Open krmiddlebrook opened 1 year ago

krmiddlebrook commented 1 year ago

Why

Students lose interest when we use the Kaggle resources to teach them the basics of data visualization

Engineering Spec

Create/enhance our data visualization material. The material should highlight various types of plots and charts to effectively communicate insights from data. It should use matplotlib and seaborn for static plots and plotly for interactive plots. The material should be topical, interactive, and beginner friendly. Use the synthetic dataset we generated for middle and high school students to develop challenges. The challenges need to encourage students to experiment, customize the visualizations, and interpret the results to gain a better understanding of the data.
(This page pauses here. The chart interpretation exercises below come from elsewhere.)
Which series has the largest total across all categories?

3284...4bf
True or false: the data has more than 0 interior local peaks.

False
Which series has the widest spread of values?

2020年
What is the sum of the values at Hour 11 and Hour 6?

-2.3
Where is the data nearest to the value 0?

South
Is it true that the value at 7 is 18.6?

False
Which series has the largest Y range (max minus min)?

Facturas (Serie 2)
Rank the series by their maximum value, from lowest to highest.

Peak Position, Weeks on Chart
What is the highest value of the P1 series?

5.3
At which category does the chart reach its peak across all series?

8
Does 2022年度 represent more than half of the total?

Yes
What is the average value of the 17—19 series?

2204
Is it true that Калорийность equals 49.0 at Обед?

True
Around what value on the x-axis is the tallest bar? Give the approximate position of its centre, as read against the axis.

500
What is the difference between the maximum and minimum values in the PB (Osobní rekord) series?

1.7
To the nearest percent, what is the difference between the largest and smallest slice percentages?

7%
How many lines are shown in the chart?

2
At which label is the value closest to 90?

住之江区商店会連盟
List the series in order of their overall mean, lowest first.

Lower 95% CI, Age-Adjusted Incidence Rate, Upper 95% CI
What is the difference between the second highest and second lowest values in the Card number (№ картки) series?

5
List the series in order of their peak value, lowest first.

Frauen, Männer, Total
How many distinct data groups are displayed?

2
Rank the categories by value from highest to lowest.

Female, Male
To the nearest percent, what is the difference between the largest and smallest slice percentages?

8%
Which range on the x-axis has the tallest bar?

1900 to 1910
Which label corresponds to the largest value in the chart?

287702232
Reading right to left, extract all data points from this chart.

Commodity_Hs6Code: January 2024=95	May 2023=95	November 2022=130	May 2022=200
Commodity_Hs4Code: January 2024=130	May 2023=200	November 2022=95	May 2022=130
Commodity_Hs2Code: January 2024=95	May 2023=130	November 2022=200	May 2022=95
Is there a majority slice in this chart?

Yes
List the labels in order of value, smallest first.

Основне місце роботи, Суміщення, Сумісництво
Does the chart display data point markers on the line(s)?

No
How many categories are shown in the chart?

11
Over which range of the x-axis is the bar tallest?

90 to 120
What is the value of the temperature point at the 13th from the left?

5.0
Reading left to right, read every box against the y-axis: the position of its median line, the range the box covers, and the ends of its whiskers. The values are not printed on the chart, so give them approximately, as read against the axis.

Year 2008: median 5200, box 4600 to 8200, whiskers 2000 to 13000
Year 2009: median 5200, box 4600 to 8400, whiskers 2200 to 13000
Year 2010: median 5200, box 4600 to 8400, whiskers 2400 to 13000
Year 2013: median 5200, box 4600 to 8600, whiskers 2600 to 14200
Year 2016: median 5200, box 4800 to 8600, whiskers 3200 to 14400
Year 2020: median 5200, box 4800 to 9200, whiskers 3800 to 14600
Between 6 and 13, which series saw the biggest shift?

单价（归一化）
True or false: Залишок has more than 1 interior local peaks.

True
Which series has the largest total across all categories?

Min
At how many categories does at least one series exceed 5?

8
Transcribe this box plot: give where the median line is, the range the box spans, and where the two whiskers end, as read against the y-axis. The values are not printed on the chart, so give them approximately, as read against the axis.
krmiddlebrook commented 1 year ago

Here is an example of tasks you might include in the data visualization material. Assuming a synthetic student performance dataset is available, here are several data visualization tasks that students can practice using the student performance dataset. Here are a few examples:

  1. Line Plot:

    • Visualize the trend of scores over time for a specific subject (e.g., Math, English, Art).
    • Plot the average score for each subject over time.
  2. Bar Chart:

    • Create a bar chart to compare the average scores across different subjects.
    • Generate a bar chart showing the top-performing students in each subject.
  3. Histogram:

    • Create a histogram to visualize the distribution of scores for a specific subject.
    • Plot histograms for multiple subjects to compare their score distributions.
  4. Scatter Plot:

    • Visualize the relationship between scores in different subjects (e.g., Math vs. English).
    • Create a scatter plot to explore the relationship between scores and exam dates.
  5. Box Plot:

    • Generate a box plot to compare the score distributions across different subjects.
    • Create a box plot to identify any outliers in the scores for each subject.
  6. Heatmap:

    • Create a heatmap to visualize the correlation between scores in different subjects.
    • Generate a heatmap to explore any patterns or trends in scores across different exam dates.

These tasks will help students practice using various types of plots and charts to effectively communicate insights from the data. They can use popular data visualization libraries like Matplotlib or Seaborn in Python to create static visualizations and plotly for interactive ones. Encourage them to experiment, customize the visualizations, and interpret the results to gain a better understanding of the data.